Text segment:
* start *

Keep in mind though that Microsoft is increasingly failing to please home users with software and software prices, and increasingly trying to be a hardware company. I don't think the line here is as big as you make it out to be. Microsoft's days as a company that banks on software licenses for residential use are numbered if OS adoption rates continue to drop and people continue to see their prices as unreasonable. Of course enterprise is another beast, but they are also slowly losing this front to linux as the cost of maintaining these Microsoft infrastructures (ie. exchange) is not dropping as fast as other solutions that provide equal or higher reliability. The inconvenience of switching from a Windows powered network is the only brick wall I ever run into with companies that I consult on this.

Of course apple hardware costs more than the lowest end PCs, but people take notice when they release an OS upgrade, for free, that makes older computers run better. This is counter productive if their only goal is to sell more hardware.


I propose that Apple is becoming a software company trying to get or keep people in the App Store, where the real money is made. Just my 2c


----------



## SonicVPS (Oct 28, 2013)

HDPIXEL said:


> Finder tabs and file tags are awesome.  But my 13" MacBookPro (Mid 2012) slows down a bit:  Intel Core i5 2.5, 8GB, 500G.


Get an SSD in there.

I have an older 15" MBP i7 and with an SSD it flies.


----------



## rupe (Oct 28, 2013)

I still prefer PathFinder's implementation of tabs to Maverick's, so still won't be using Finder much. But will have to see how they've implemented tags.

I do wish they would bring back colour to the sidebar


----------



## Jonny_Evorack (Nov 6, 2013)

I haven't really noticed much difference to be honest...

Then again, I live mostly in the terminal and Chrome on my Mac. Don't do much more!

Cheers

Jonny
Evorack


----------



## Hassan (Nov 13, 2013)

Raymii said:


> I like the tabs in the file manager/finder. I hope the improved battery life helps when data center visits taken longer then expectes.


So much of this. Been running it for about a week now and I've been very impressed, especially with the new tagging system.


----------



## marlencrabapple (Nov 18, 2013)

What are all of you using for web dev? I've had this thing for a litle under a week and I've settled on Textmate and cyberduck so far, since I don't want to pay $70 for a text editor I might not like, and pretty much every single FTP/SFTP client is either abandoned or broken.

* end *

Exercise tasks:
1 > In the forum thread, what does SonicVPS tell the owner of the slow 13" MacBook Pro to put in it?
2 > List every username that appears with a post date in the forum thread.
3 > Using the forum thread, decide whether each statement is true and back it up with the text's own words: (a) rupe likes the tabs in Mavericks better than the ones in PathFinder. (b) Hassan has been running it for about a week. (c) marlencrabapple has settled on Textmate and cyberduck so far.
You won't need the source records for this.

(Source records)
* start *

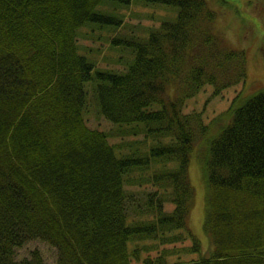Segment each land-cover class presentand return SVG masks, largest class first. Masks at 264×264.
I'll return each instance as SVG.
<instances>
[{
    "label": "trees",
    "instance_id": "1",
    "mask_svg": "<svg viewBox=\"0 0 264 264\" xmlns=\"http://www.w3.org/2000/svg\"><path fill=\"white\" fill-rule=\"evenodd\" d=\"M213 1L0 0V264H46L36 250L15 258L35 239L56 248L55 264H264V89L238 92L203 150L209 249L187 226L190 153L212 125L183 108L206 85L216 96L247 72L245 50L214 29ZM138 3L169 7L168 19L110 37L134 58L124 73L93 72L79 31L87 23L123 29L120 9ZM90 80L100 115L134 136L141 130L148 144L117 148L87 125ZM132 172L173 208L157 205V189L133 197L125 187ZM174 230L187 233L196 259L169 262L175 253L151 256L153 247L139 244L157 235L162 245L182 240Z\"/></svg>",
    "mask_w": 264,
    "mask_h": 264
},
{
    "label": "rangeland",
    "instance_id": "2",
    "mask_svg": "<svg viewBox=\"0 0 264 264\" xmlns=\"http://www.w3.org/2000/svg\"><path fill=\"white\" fill-rule=\"evenodd\" d=\"M225 1L226 2L215 0L211 5V8L217 14V19L213 26L222 41H225L226 44L236 49L245 50L247 66L246 78L242 83L240 82L236 86L229 87L216 96H212V87L206 85L197 95L188 99L183 108L184 113L193 111L202 112L203 120L207 124L212 125L210 126L211 130L208 135L196 141L190 153L188 168L189 179L194 190V198L192 209L188 216L187 226L192 234L200 241L204 251L209 249V239L203 233L202 229L205 196L202 160L206 155L203 150H206L205 145L208 140L215 137L221 127L225 125L227 121L226 118H218V116L227 110L232 98L238 92L241 93V96L247 97L254 94L259 89H264V0ZM138 4H132L127 8L120 9V13L123 14L124 20L126 21H124L125 28L123 29H121V27L115 30L100 29L93 23H87L82 28L89 27V29L81 28L79 31L78 45L82 49H88L87 52L79 51V53L85 55L94 63L93 72L111 70L124 73L125 68L127 69L134 58L132 52L126 51L127 48L125 46L120 45V49H117L112 44L110 46V37L113 35L128 37L131 33L134 34L137 32L131 29L144 32L141 28L153 29L159 25L162 19H168L166 16L170 11L169 7L160 4ZM150 13L152 14L150 15ZM94 84L95 82L93 83L91 80L85 83L87 125L91 128L106 131L109 134L110 142L115 144L117 148H119V145L124 146L127 143L140 146V143L144 141L145 144H148L150 138L148 135L143 134L141 130L134 136L128 133L129 128L125 126L118 128L100 115L95 101ZM91 89L93 90L91 91ZM215 119L217 120L214 121ZM138 128H143V126ZM173 165L175 164H171L169 167ZM148 174L150 173L145 174V176ZM137 177L138 172L131 174L128 178V183L125 185L126 189L132 193L133 197H141L143 196V192H147V194L150 195L148 192H154L155 189H157L158 191L155 192L154 196L158 198L156 201L157 205L160 203L164 212H168V210L173 208L168 196L161 193L162 189L155 186L147 187L144 184L138 186L136 181ZM149 214L155 215L158 214V212L151 209ZM176 233H182L183 239L162 245L157 235L156 238H149V241L142 240L139 244L151 245L153 247V251L150 252L151 256L160 254L163 249L170 253H175L168 257L169 262L196 259L198 254L189 252L192 241L187 233L182 230H174L170 235ZM34 250L40 253L46 264H55L57 258L56 248L39 239L31 240L22 247L16 248L15 258L17 260L29 258L31 252ZM147 254V252H141V257L143 258Z\"/></svg>",
    "mask_w": 264,
    "mask_h": 264
}]
</instances>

* end *

Set of answers:
1 > An SSD.

2 > SonicVPS, rupe, Jonny_Evorack, Hassan, marlencrabapple

3 >
(a) No: "I still prefer PathFinder's implementation of tabs to Maverick's"
(b) Yes: "Been running it for about a week now"
(c) Yes: "I've settled on Textmate and cyberduck so far"